One of the other ways in which a rooftop garden can be a benefit to both you and the surrounding environment, especially in an urban area is in creating a natural environment and wildlife habitat for the birds, bees, butterflies, and other species that struggle to co-exist with people in urban areas. While you might not want to see birds picking away at your vegetable patch, they can be welcome guests in a rooftop garden comprised of drought-tolerant plants and other shrubbery.

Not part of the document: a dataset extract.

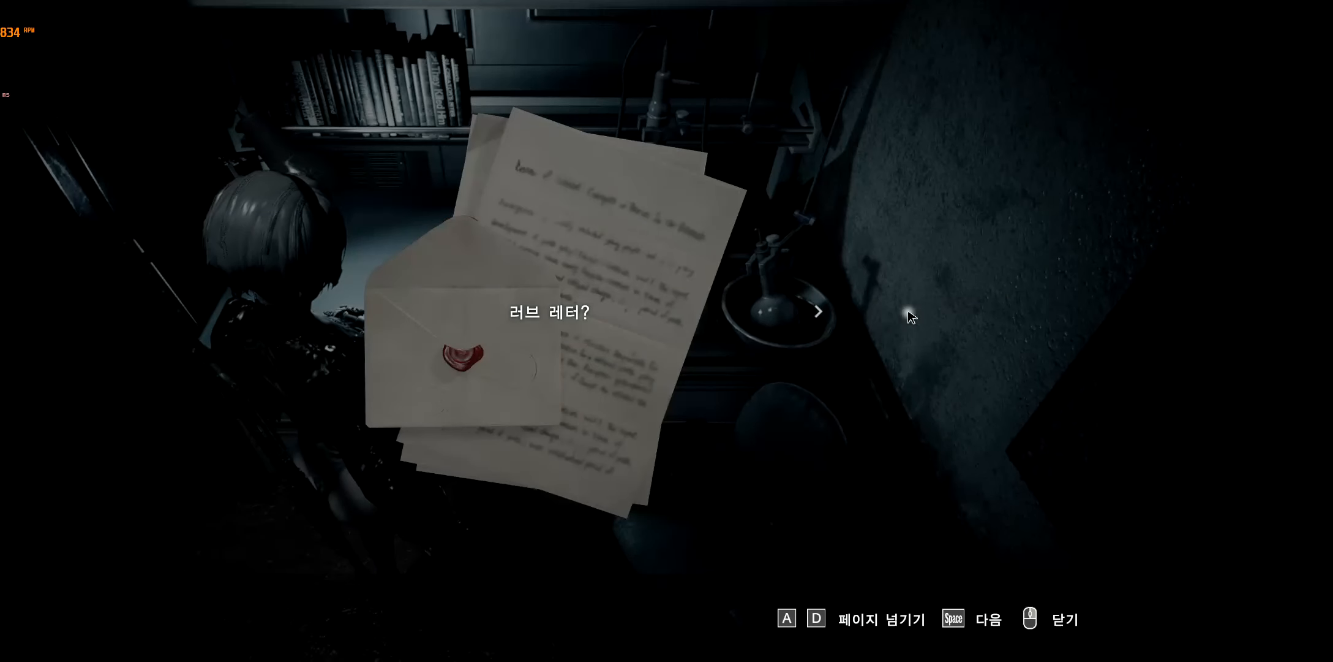
{"buttons": [], "left_stick": "center", "events": [[167, "A", "down"], [267, "A", "up"], [367, "A", "down"], [434, "A", "up"]]}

Not to be over looked in considering a rooftop garden is the notion of growing your own fruits, vegetables and herbs. Many different plants that produce fruit, vegetables and aromatic and therapeutic herbs are easily grown in even the smallest patches of soil. So even if you are short on space you can still enjoy the satisfaction that comes from growing the food you eat. From tomatoes and peppers to basil, oregano and parsley, you can grow enough fresh food to fill your table in the summer and can, dry or pickle for the winter. In addition, by growing your own food you can control the levels of insecticides and other harmful elements that are often found in the fruit and produce found in the grocery store. And while you might not be able to grow apples and pears on your rooftop, you can certainly have a grape vine, berry bushes and a strawberry patch that will produce an abundance of fruit for you and your family.

Rooftop gardens, once thought of as ornamental extravagances of wealthy Europeans, are now popping up all over urban America as city dwellers, property developers, and institutions discover the many benefits of using their rooftops as green space. From reducing energy consumption to growing healthy nutritious food for your family, there are many good reasons to consider putting a garden on the rooftop of your building.